Die Hitze lag wie eine schwere Bettdecke auf uns, die wir die richtigen Decken weggestrampelt hatten. Dennoch waren die Nächte erholsam, das Aufwachen in den Baumwipfeln sanft wie ein Grateful-Dead-Song: Walk me out in the Morning Dew today.

Der große Kleine und ich waren die ersten, die wach waren. Wir genossen den stillen Freizeitpark der Kulturinsel Einsiedel, wo alles aus Holz besteht, sogar die Aschenbecher. Gut, das Trampolin nicht. Ich praktizierte meine morgendliche Kriya, während der große Kleine das Trampolin für sich allein hatte. Später waren wir die Ersten beim Frühstück unter der riesigen Murmelbahn. Im Gegensatz zum Vorjahr halfen sich die Kinder nun selbst, wenn eine der Holzmurmeln steckenblieb.
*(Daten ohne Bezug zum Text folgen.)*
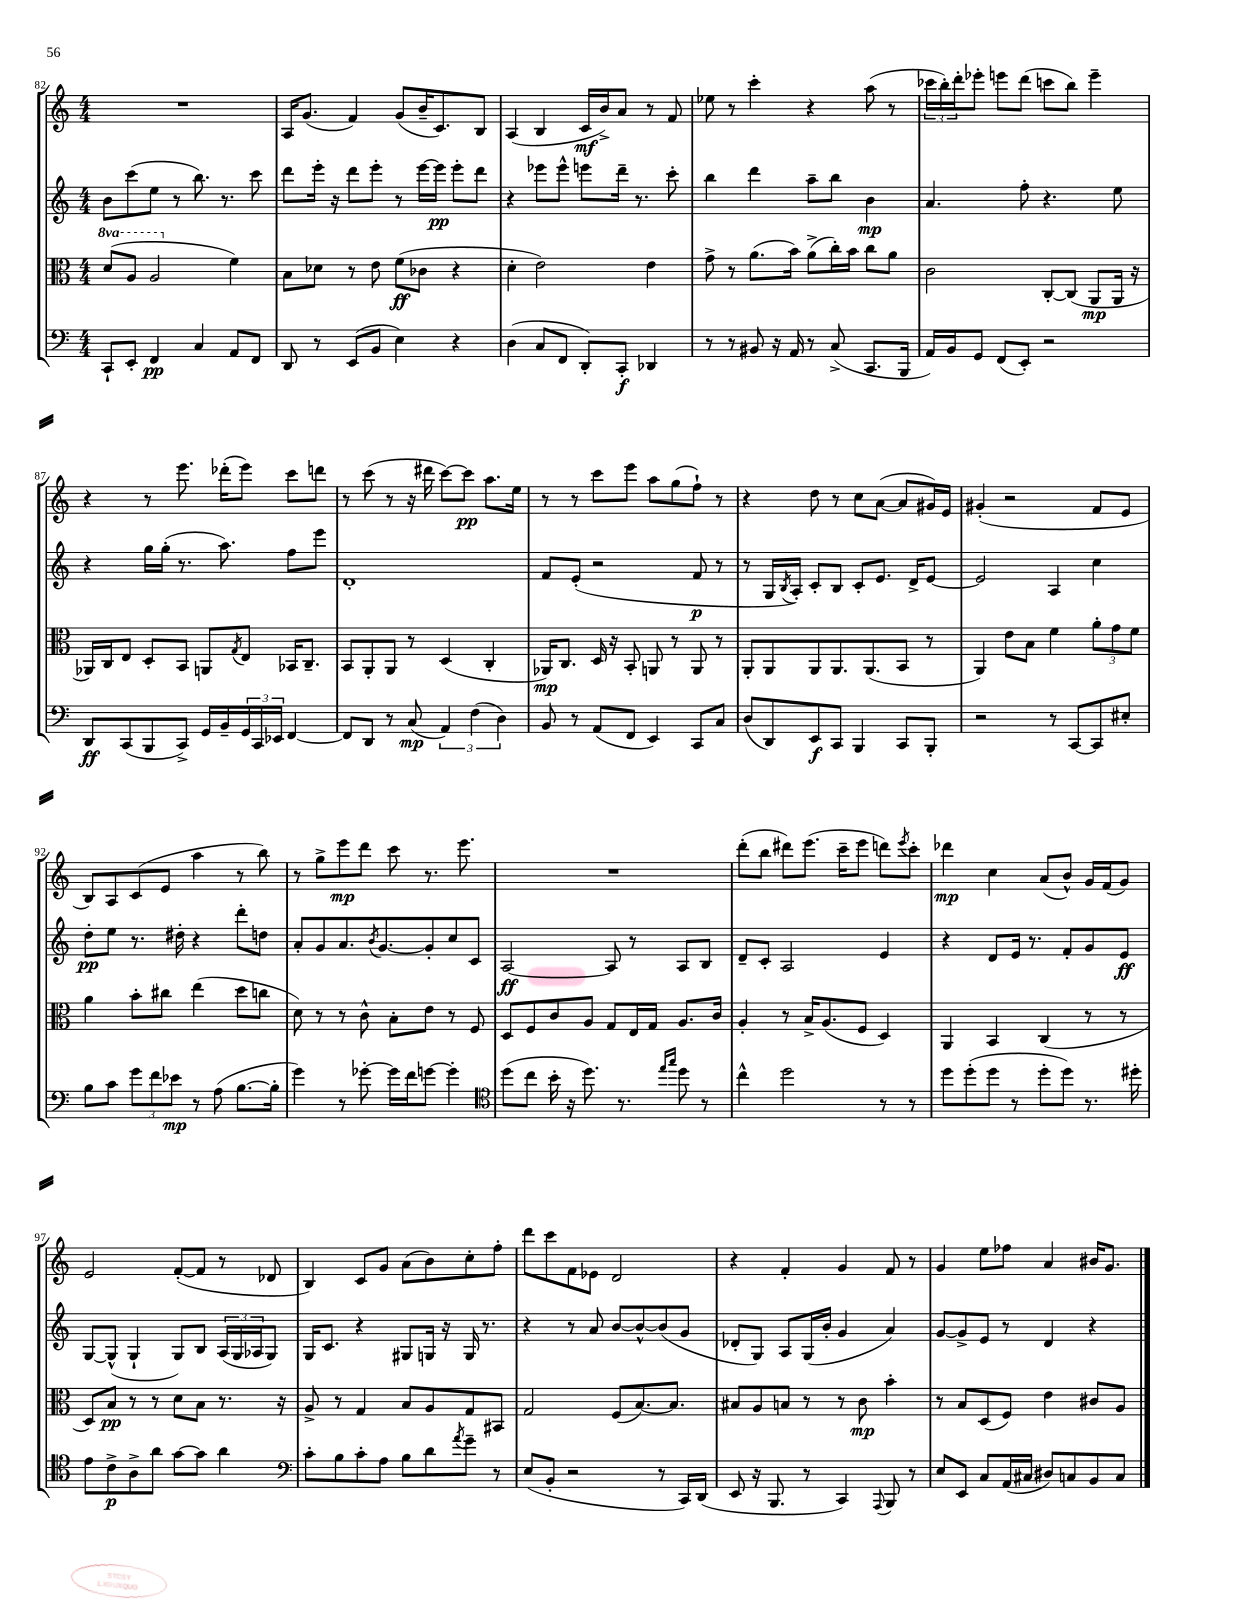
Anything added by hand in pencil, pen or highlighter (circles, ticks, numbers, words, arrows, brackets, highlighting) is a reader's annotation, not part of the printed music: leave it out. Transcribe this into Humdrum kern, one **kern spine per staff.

**kern	**kern	**kern	**kern
*staff4	*staff3	*staff2	*staff1
*clefF4	*clefC3	*clefG2	*clefG2
*k[]	*k[]	*k[]	*k[]
*M4/4	*M4/4	*M4/4	*M4/4
8CC`/L	(8dd/L	8b\L	1r
8EE'/J	8a/J	(8ccc\	.
4FF/	2a/	8ee\J	.
.	.	8r	.
4C/	.	8.bb\)	.
.	.	8.r	.
8AA/L	4f\)	.	.
8FF/J	.	8ccc\	.
=	=	=	=
8DD/	8B\L	8ddd\L	16A/LK
.	.	.	(8.g/J
8r	8d-\J	16eee'\Jk	.
.	.	16r	.
(8EE/L	8r	8ddd\L	4f/)
8BB/J	8e\	8eee'\J	.
4E\)	(8f\L	8r	(8g/L
.	8c-\J	[16eee\LL	16b~/K
.	.	16eee\]JJ	8.c/)
4r	4r	8eee'\L	.
.	.	8ddd\J	8B/J
=	=	=	=
(4D\	4d'\	4r	(4A/
8C/L	2e\)	8eee-\L	4B/
8FF/J	.	8eee-^^\J	.
8DD'/L)	.	8eee\L	16c/LL
.	.	.	16b^/J)
8CC'/J	.	16ddd~\Jk	8a/J
.	.	8.r	.
4DD-/	4e\	.	8r
.	.	8ccc'\	8f/
=	=	=	=
8r	8g^\	4bb\	8ee-\
8r	8r	.	8r
8BB#/	(8.a\L	4ddd\	4ccc'\
16r	.	.	.
16AA/	16b\Jk)	.	.
8r	(8a^\L	8aa~\L	4r
(8C^/	16cc'\L)	8bb\J	.
.	16b\JJ	.	.
8.CC/L	8cc\L	4b\	(8aa\
.	8a\J	.	8r
16BBB/Jk	.	.	.
=	=	=	=
16AA/LL)	2c\	4.a/	24ccc-\LL
.	.	.	24bb'\)
16BB/J	.	.	.
.	.	.	24ddd'\J
8GG/J	.	.	8eee-'\J
(8FF/L	.	.	8eee\L
8EE'/J)	.	8ff'\	(8ddd\J
2r	[8C'/L	4.r	8ccc\L
.	(8C/]J	.	8bb\J)
.	8AA/L	.	4eee~\
.	16AA/Jk	8ee\	.
.	16r	.	.
=	=	=	=
8DD/L	16AA-/LL)	4r	4r
.	16C/J	.	.
(8CC/	8E/J	.	.
8BBB/	8D'/L	16gg\LL	8r
.	.	(16gg'\JJ	.
8CC^/J)	8BB/J	8.r	8.eee\
16GG/LL	8AA/L	.	.
16BB~/	.	8.aa\)	(16ddd-'\LK
.	8qG/	.	.
24GG/	8E/J	.	8eee\J)
24CC/	.	.	.
24EE-/JJ	.	.	.
[4FF/	16BB-/LK	8ff\L	8ccc\L
.	8.C~/J	.	.
.	.	8eee\J	8ddd\J
=	=	=	=
8FF/]L	8BB/L	1d'	8r
8DD/J	8AA'/	.	(8ccc\
8r	8AA/J	.	8r
(8C/	8r	.	16r
.	.	.	16ddd#\
6AA/)	(4D/	.	[8ccc\L)
.	.	.	8ccc\]J
(6F\	.	.	.
.	4C'/	.	8.aa\L
6D\)	.	.	.
.	.	.	16ee\Jk
=	=	=	=
8BB/	16AA-/LK)	8f/L	8r
.	8.C/J	.	.
8r	.	(8e'/J	8r
(8AA/L	16D/	2r	8ccc\L
.	16r	.	.
8FF/J	8BB'/	.	8eee\J
4EE/)	8AA/	.	8aa\L
.	8r	.	(8gg\
8CC/L	8AA/	8f/	8ff`\J)
8C/J	8r	8r	8r
=	=	=	=
(8D/L	8AA'/L	8r	4r
8DD/)	8AA/	16G/LL	.
.	.	8qB/	.
.	.	16A'/JJ)	.
8EE/	8AA/	8c'/L	8dd\
8CC/J	8.AA/	8B/J	8r
4BBB/	.	8c'/L	8cc\L
.	(8.AA/	.	.
.	.	8.e/J	([8a\J
8CC/L	8BB/J	.	8a/]L
.	.	16d^/LK	.
8BBB'/J	8r	[8e/J	16g#/L)
.	.	.	16e/JJ
=	=	=	=
2r	4AA/)	2e/]	(4g#'/
.	8e\L	.	2r
.	8B\J	.	.
8r	4f\	4A/	.
[8CC/L	.	.	.
8CC/]	12a'\L	4cc\	8f/L
.	12g\	.	.
8E#'/J	.	.	8e/J
.	12f\J	.	.
=	=	=	=
8B\L	4a\	8dd'\L	8B/L)
8c\J	.	8ee\J	8A/
12g\L	8b'\L	8.r	(8c/
12f\	.	.	.
.	8cc#\J	.	8e/J
12e-\J	.	.	.
.	.	16dd#'\	.
8r	(4ee\	4r	4aa\
(8A\	.	.	.
[8.B\L	8dd\L	8ddd'\L	8r
.	8cc\J	8dd\J	8bb\)
16B'\]Jk	.	.	.
=	=	=	=
4g\)	8d\)	8a'/L	8r
.	8r	8g/	8gg^\L
8r	8r	8.a/	8eee\
[8g-'\	8c^^\	.	8ddd\J
.	.	8qb/	.
.	.	[8.g/	.
16g-\]LL	8B'\L	.	8ccc\
16f\J	.	.	.
[8g\J	8e\J	8g'/]	8.r
4g'\]	8r	8cc/	.
.	.	.	8.eee\
.	8F/	8c/J	.
=	=	=	=
*clefC4	*	*	*
(8dd\L	8D/L	[2A/	1r
8cc\J	8F/	.	.
16b'\	8c/	.	.
16r	.	.	.
8.dd\)	8A/J	.	.
.	8G/L	8A/]	.
8.r	.	.	.
.	16E/L	8r	.
.	16G/JJ	.	.
16qqee/LL	.	.	.
16qqgg/JJ	.	.	.
8dd\	8.A/L	8A/L	.
8r	.	8B/J	.
.	16c/Jk	.	.
=	=	=	=
4cc^^\	4A'/	8d~/L	(8ddd'\L
.	.	8c'/J	8bb\J
2dd\	8r	2A/	8ddd#\L)
.	16B^/LK	.	(8.eee\J
.	(8.A/	.	.
.	.	.	16ccc~\LK
.	8F/J	.	8eee\J
8r	4D/)	4e/	8ddd\L)
.	.	.	8qeee/
8r	.	.	8ccc'\J
=	=	=	=
8dd\L	4AA/	4r	4ddd-\
(8dd'\	.	.	.
8dd\J	4BB/	8d/L	4cc\
8r	.	16e/Jk	.
.	.	8.r	.
8dd'\L	(4C/	.	(8a/L
8dd\J)	.	8f'/L	8b^^/J)
8.r	8r	8g/	16g/LL
.	.	.	(16f/J
.	8r	8e/J	8g/J)
16dd#'\	.	.	.
=	=	=	=
8e\L	8D/L)	[8G/L	2e/
8c^\	8B/J	(8G^^/]J	.
8A^\	8r	4G`/	.
8a\J	8r	.	.
[8g\L	8d\L	8G/L)	([8f'/L
8g\]J	8B\J	8B/J	8f/]J
4a\	8.r	(24A/LL	8r
.	.	24G/	.
.	.	24A-/J	.
.	.	8G/J)	8d-/
.	16r	.	.
=	=	=	=
*clefF4	*	*	*
8c'\L	8A^/	16G/LK	4B/)
.	.	8.c/J	.
8B\	8r	.	.
8c'\	4G/	4r	8c/L
8A\J	.	.	8g/J
8B\L	8B/L	8G#/L	(8a\L
8d\	8A/	16G/Jk	8b\)
.	.	16r	.
8qa/	.	.	.
8g~\J	8G/	16G/	8cc'\
.	.	8.r	.
8r	8BB#/J	.	8ff'\J
=	=	=	=
(8E/L	2G/	4r	8ddd\L
8BB'/J	.	.	8ccc\
2r	.	8r	8f\
.	.	8a/	8e-\J
.	(8F/L	[8b/L	2d/
.	[8.B/)	8b^^/_	.
8r	.	(8b/]	.
.	8.B/]J	.	.
16CC/LL)	.	8g/J	.
(16DD/JJ	.	.	.
=	=	=	=
8EE/	8B#/L	8d-'/L	4r
16r	8A/	8G/J)	.
8.BBB/	.	.	.
.	8B/J	8A/L	4f'/
8r	8r	(16G/L	.
.	.	16b'/JJ	.
4CC/)	8r	4g/	4g/
.	8c\	.	.
8qqAAA/	.	.	.
8BBB/	4b'\	4a/)	8f/
8r	.	.	8r
=	=	=	=
8E/L	8r	[8g/L	4g/
8EE/J	8B/L	8g^/]	.
8C/L	(8D/	8e/J	8ee\L
(16AA/L	8F/J)	8r	8ff-\J
16C#/JJ	.	.	.
8D#/L)	4e\	4d/	4a/
8C/	.	.	.
8BB/	8c#/L	4r	16b#/LK
.	.	.	8.g/J
8C/J	8A/J	.	.
==	==	==	==
*-	*-	*-	*-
Am Morgen des zweiten Tages war ich etwas eher wach als der große Kleine und yogierte im Flur des Baumhauses, dessen Dach die Blätter der Bäume bildeten. Ein Vogel ließ einen weißen Fleck auf meine Yogamatte plumpsen, auf eine Stelle, wo vor einigen Sekunden noch mein Kopf gelegen hatte. Glück gehabt.